Mencast Income Statement
Since 2007, Mencast's revenue has grown approximately 39.19%, and COGS has been at 54% of sales on average over the past 3 years. Since its IPO in 2008, the Sterngear Manufacturing division's revenue has dropped by 3%, while the Sterngear Services division revenue increased by 16%, all together contributing to a 4.83% increase in revenue since its IPO.
This large topline growth has contributed to a 35% adjusted growth over 3 years for operating profit. One thing to note about operating profit for 2009. The Other Gains includes one off gains, and the figure of 35% does not take into account this one off gain. Net Profit excluding one off gains increased by 25% since 2007.
Since the IPO however, excluding one off gains, Operating Profit has increased by 5%, and Net Profit, excluding one off gains (in this case I included the IPO expense as a one off), fell by 1% from 2008 to 2009.
This translated to a P/E ratio of 6.6 at the end of FY2009, and a 3 year trailing P/E of 7.2.
Taking into account the theoretical growth rate (ROE x Retention Ratio) using the amount retained by the company, the PEG ratio comes in at 0.67 assuming continuous 20% growth. Using the earnings per share growth, however, the PEG ratio was 1.22 for FY2009. This assumes that the P/E of SGX trades at a 50% discount to NYSE.
Mencast Balance Sheet
Mencast NAV value for 2009 was SGD0.181, an increase of 4cents from 2008. Its NTA, however, was SGD0.16 for FY2009. This translated to a P/B ratio of 1.65 for FY2009. ROE decreased due to a decrease in the Asset Turnover Ratio, due to the increased amount of PPE they have taken on since the IPO.

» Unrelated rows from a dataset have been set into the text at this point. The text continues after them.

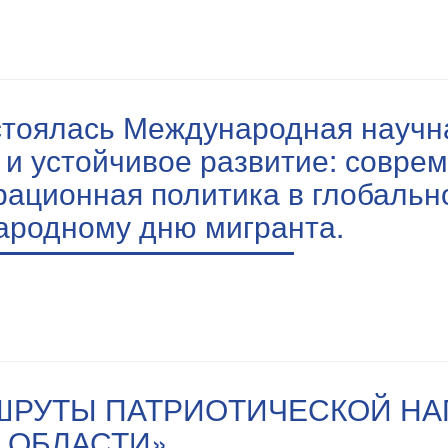
остоялась Международная науч
и устойчивое развитие: совре
рационная политика в глобальн
ародному дню мигранта.
ШРУТЫ ПАТРИОТИЧЕСКОЙ НА
 ОБЛАСТИ»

The company has also taken on long term debt of 8345k at YE2009, compared to 2937k at YE2008. The increase in Finance Expense in the income statement to 1.3% of sales from 0.5% of sales shows that the company has incurred more debt, though not necessarily a bad thing should they wish to expand.
Mencast Cash Flow
Mencast Free Cash Flow has been positive over the past 3 years, with FCF 52% of Operating Cash Flow for 2009. For 2009, the dividend paid was 47% of its free cash flow.
Opinions on Mencast
Mencast is tied closely to the shipping industry, and with the shipping industry still at the bottom of a down cycle, I believe that Mencast would be have a buy rating if we are looking at industry wise, and if there were no opportunity costs. However, purchasing Mencast stocks exposes us to opportunity costs as we would have to wait to see signs of recovery from the Shipping industry.
Mencast is slightly overvalued at this current time, especially with limited growth prospects. The issue with Mencast is that there are no other companies to do relative comparisons.
Due to my negative forecast on the shipping industry, coupled with the analysis of Mencast, I would not think right now is the correct time to purchase Mencast Holdings Inc.
Shipping Industry
For readers who are still reading this, I wish to point out something regarding the shipping industry. Right now shipping seems to be at the bottom of a down cycle, and the question should be asked how low can it go. If your analysis tells you that the economy is recovering and commodities boom is going to reduce the capacity of the shipping sector, you should purchase shipping companies. I believe shipping would recover by 1H2011, and I actually own shares in a LTL company, YRC Worldwide, although it is banking more on the turnaround of the company, and hopefully an early recovery in transportation.